--- Data extract ---
- - -

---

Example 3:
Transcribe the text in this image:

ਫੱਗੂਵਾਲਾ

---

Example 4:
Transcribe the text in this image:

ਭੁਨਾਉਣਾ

- - -

--- What needs to be done ---
Nothing in the records may be left out; transcribe all of them exactly.

--- Written solution ---
---

Example 3:
Transcribe the text in this image:

ਫੱਗੂਵਾਲਾ

---

Example 4:
Transcribe the text in this image:

ਭੁਨਾਉਣਾ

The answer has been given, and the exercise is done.